Philippine troops have captured a gunman of the Abu Sayyaf terrorist movement who has been linked to the kidnappings of three Americans and another militant implicated in the 2007 beheadings of Filipino marines, a military official said Thursday.
Army scout rangers on Wednesday captured Serham Akalon in his hide-out in southern Basilan province's Sumisip town, while Anni Idris was seized in the provincial capital of Isabela city, army Col. Ricardo Visaya said.
Both are active in the Abu Sayyaf, a radical Muslim movement in the Philippines that has received funding and training from al-Qaida.
Akalon has been implicated in the 2007 beheadings of 10 marines during a clash in Basilan's remote Al-Barka town and was also accused of involvement in one case of kidnapping, Visaya said, adding he was captured but escaped with 31 mostly Muslim insurgents in a 2009 rebel attack on a Basilan jail.
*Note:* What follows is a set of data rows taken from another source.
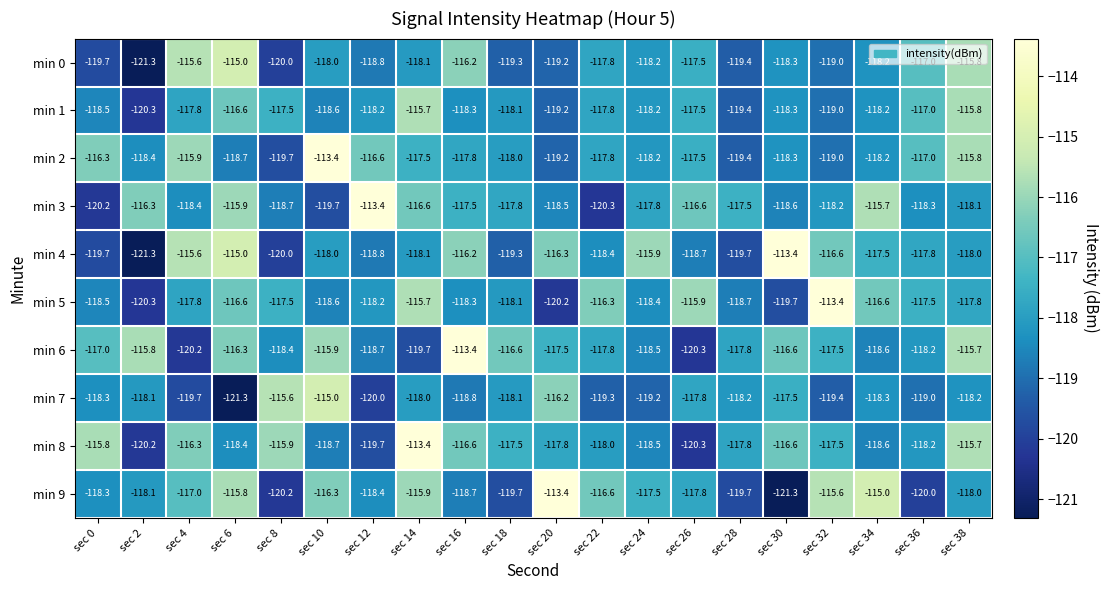

What is the smallest value displayed?

-121.3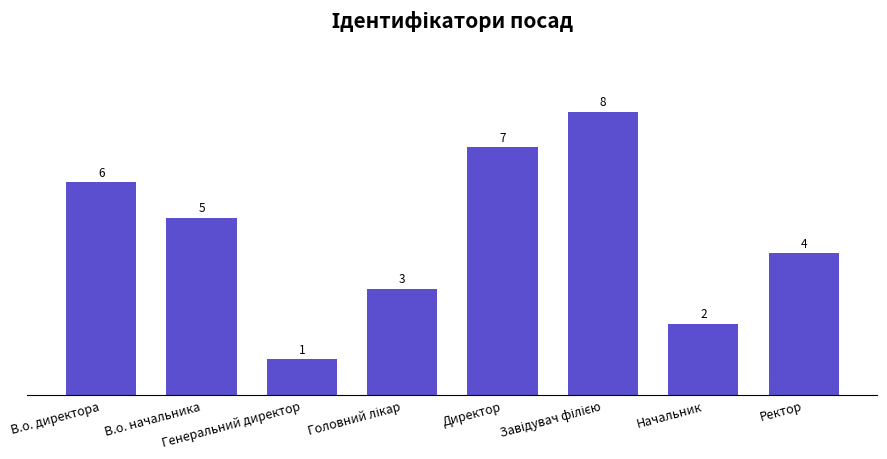

What is the difference between the second highest and second lowest values?

5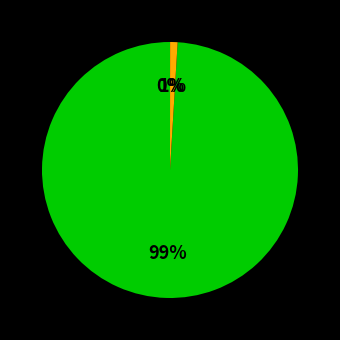

To the nearest percent, what is the difference between the largest and smallest slice percentages?

99%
Troops found an M16 rifle and a grenade in the hide-out of Akalon, who uses the nom de guerre Uttoh Takas, Visaya said, adding that the militant did not resist arrest.
Idris allegedly played a role in the 2001 kidnappings of three Americans and 17 mostly Chinese Filipino tourists, who were seized in a resort in the western province of Palawan and taken aboard motor boats to Basilan, where they were held for several months in jungle encampments, Visaya said.
One of the Americans was beheaded by the militants and another was killed during an army commando rescue that freed the third American. The other hostages either escaped or were freed after payment of ransom.
The Abu Sayyaf is on a U.S list of terrorist organizations and is notorious for bombings, kidnappings for ransom and extortion. U.S.-backed offensives have considerably weakened the militants, who number less than 400, but they are still considered a key national security threat.
The Basilan-based Abu Sayyaf faction still has 60 to 70 gunmen, who are led by a commander identified as Khair Mundos, Visaya said.